# Description of the task
Every record below should be transcribed exactly. Omit the images.

= Beginning of Section =

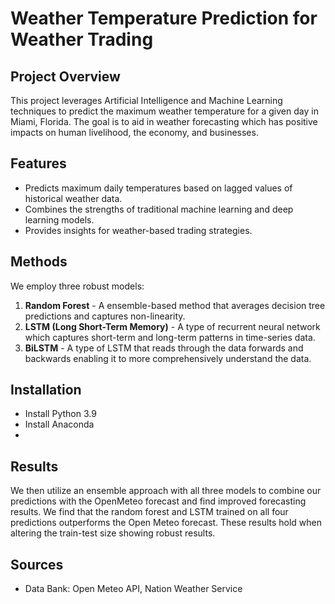 # Weather Temperature Prediction for Weather Trading

## Project Overview
This project leverages Artificial Intelligence and Machine Learning techniques to predict the maximum weather temperature for a given day in Miami, Florida. The goal is to aid in weather forecasting which has positive impacts on human livelihood, the economy, and businesses.

## Features
- Predicts maximum daily temperatures based on lagged values of historical weather data.
- Combines the strengths of traditional machine learning and deep learning models.
- Provides insights for weather-based trading strategies.

## Methods
We employ three robust models:
1. **Random Forest** - A ensemble-based method that averages decision tree predictions and captures non-linearity.
2. **LSTM (Long Short-Term Memory)** - A type of recurrent neural network which captures short-term and long-term patterns in time-series data.
3. **BiLSTM** - A type of LSTM that reads through the data forwards and backwards enabling it to more comprehensively understand the data.

## Installation
- Install Python 3.9
- Install Anaconda
- 


## Results
We then utilize an ensemble approach with all three models to combine our predictions with the OpenMeteo forecast and find improved forecasting results. We find that the random forest and LSTM trained on all four predictions outperforms the Open Meteo forecast. These results hold when altering the train-test size showing robust results.

## Sources
- Data Bank: Open Meteo API, Nation Weather Service
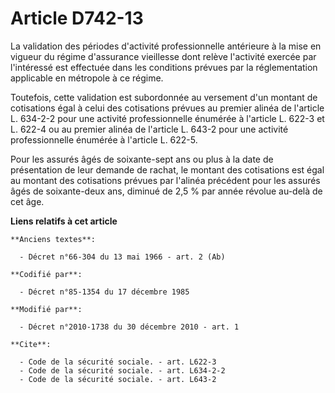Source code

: # Article D742-13

La validation des périodes d'activité professionnelle antérieure à la mise en vigueur du régime d'assurance vieillesse dont
relève l'activité exercée par l'intéressé est effectuée dans les conditions prévues par la réglementation applicable en
métropole à ce régime. 

Toutefois, cette validation est subordonnée au versement d'un montant de cotisations égal à celui des cotisations prévues au
premier alinéa de l'article L. 634-2-2 pour une activité professionnelle énumérée à l'article L. 622-3 et L. 622-4 ou au
premier alinéa de l'article L. 643-2 pour une activité professionnelle énumérée à l'article L. 622-5. 

Pour les assurés âgés de soixante-sept ans ou plus à la date de présentation de leur demande de rachat, le montant des
cotisations est égal au montant des cotisations prévues par l'alinéa précédent pour les assurés âgés de soixante-deux ans,
diminué de 2,5 % par année révolue au-delà de cet âge.

**Liens relatifs à cet article**

	**Anciens textes**:

	  - Décret n°66-304 du 13 mai 1966 - art. 2 (Ab)

	**Codifié par**:

	  - Décret n°85-1354 du 17 décembre 1985

	**Modifié par**:

	  - Décret n°2010-1738 du 30 décembre 2010 - art. 1

	**Cite**:

	  - Code de la sécurité sociale. - art. L622-3
	  - Code de la sécurité sociale. - art. L634-2-2
	  - Code de la sécurité sociale. - art. L643-2
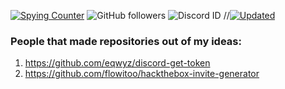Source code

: [![Spying Counter](https://badges.pufler.dev/visits/Owersite/Owersite?style=for-the-badge&color=e74c3c&logo=github&label=Spying+Counter)](https://github.com/owersite)
![GitHub followers](https://img.shields.io/github/followers/owersite?style=for-the-badge)
![Discord ID](https://img.shields.io/badge/Discord-Owersite%237777-blue?style=for-the-badge)
//[![Updated](https://badges.pufler.dev/updated/Owersite/Owersite?style=for-the-badge&color=f0f6f9&logo=github&label=Profile+Updated)](https://github.com/Owersite)


### People that made repositories out of my ideas:
1. https://github.com/eqwyz/discord-get-token
2. https://github.com/flowitoo/hackthebox-invite-generator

= End of Section =

# Reply
 # Weather Temperature Prediction for Weather Trading

## Project Overview
This project leverages Artificial Intelligence and Machine Learning techniques to predict the maximum weather temperature for a given day in Miami, Florida. The goal is to aid in weather forecasting which has positive impacts on human livelihood, the economy, and businesses.

## Features
- Predicts maximum daily temperatures based on lagged values of historical weather data.
- Combines the strengths of traditional machine learning and deep learning models.
- Provides insights for weather-based trading strategies.

## Methods
We employ three robust models:
1. **Random Forest** - A ensemble-based method that averages decision tree predictions and captures non-linearity.
2. **LSTM (Long Short-Term Memory)** - A type of recurrent neural network which captures short-term and long-term patterns in time-series data.
3. **BiLSTM** - A type of LSTM that reads through the data forwards and backwards enabling it to more comprehensively understand the data.

## Installation
- Install Python 3.9
- Install Anaconda
- 


## Results
We then utilize an ensemble approach with all three models to combine our predictions with the OpenMeteo forecast and find improved forecasting results. We find that the random forest and LSTM trained on all four predictions outperforms the Open Meteo forecast. These results hold when altering the train-test size showing robust results.

## Sources
- Data Bank: Open Meteo API, Nation Weather Service
Source code

: # Article D742-13

La validation des périodes d'activité professionnelle antérieure à la mise en vigueur du régime d'assurance vieillesse dont
relève l'activité exercée par l'intéressé est effectuée dans les conditions prévues par la réglementation applicable en
métropole à ce régime. 

Toutefois, cette validation est subordonnée au versement d'un montant de cotisations égal à celui des cotisations prévues au
premier alinéa de l'article L. 634-2-2 pour une activité professionnelle énumérée à l'article L. 622-3 et L. 622-4 ou au
premier alinéa de l'article L. 643-2 pour une activité professionnelle énumérée à l'article L. 622-5. 

Pour les assurés âgés de soixante-sept ans ou plus à la date de présentation de leur demande de rachat, le montant des
cotisations est égal au montant des cotisations prévues par l'alinéa précédent pour les assurés âgés de soixante-deux ans,
diminué de 2,5 % par année révolue au-delà de cet âge.

**Liens relatifs à cet article**

	**Anciens textes**:

	  - Décret n°66-304 du 13 mai 1966 - art. 2 (Ab)

	**Codifié par**:

	  - Décret n°85-1354 du 17 décembre 1985

	**Modifié par**:

	  - Décret n°2010-1738 du 30 décembre 2010 - art. 1

	**Cite**:

	  - Code de la sécurité sociale. - art. L622-3
	  - Code de la sécurité sociale. - art. L634-2-2
	  - Code de la sécurité sociale. - art. L643-2
Source code

: [![Spying Counter](https://badges.pufler.dev/visits/Owersite/Owersite?style=for-the-badge&color=e74c3c&logo=github&label=Spying+Counter)](https://github.com/owersite)
![GitHub followers](https://img.shields.io/github/followers/owersite?style=for-the-badge)
![Discord ID](https://img.shields.io/badge/Discord-Owersite%237777-blue?style=for-the-badge)
//[![Updated](https://badges.pufler.dev/updated/Owersite/Owersite?style=for-the-badge&color=f0f6f9&logo=github&label=Profile+Updated)](https://github.com/Owersite)


### People that made repositories out of my ideas:
1. https://github.com/eqwyz/discord-get-token
2. https://github.com/flowitoo/hackthebox-invite-generator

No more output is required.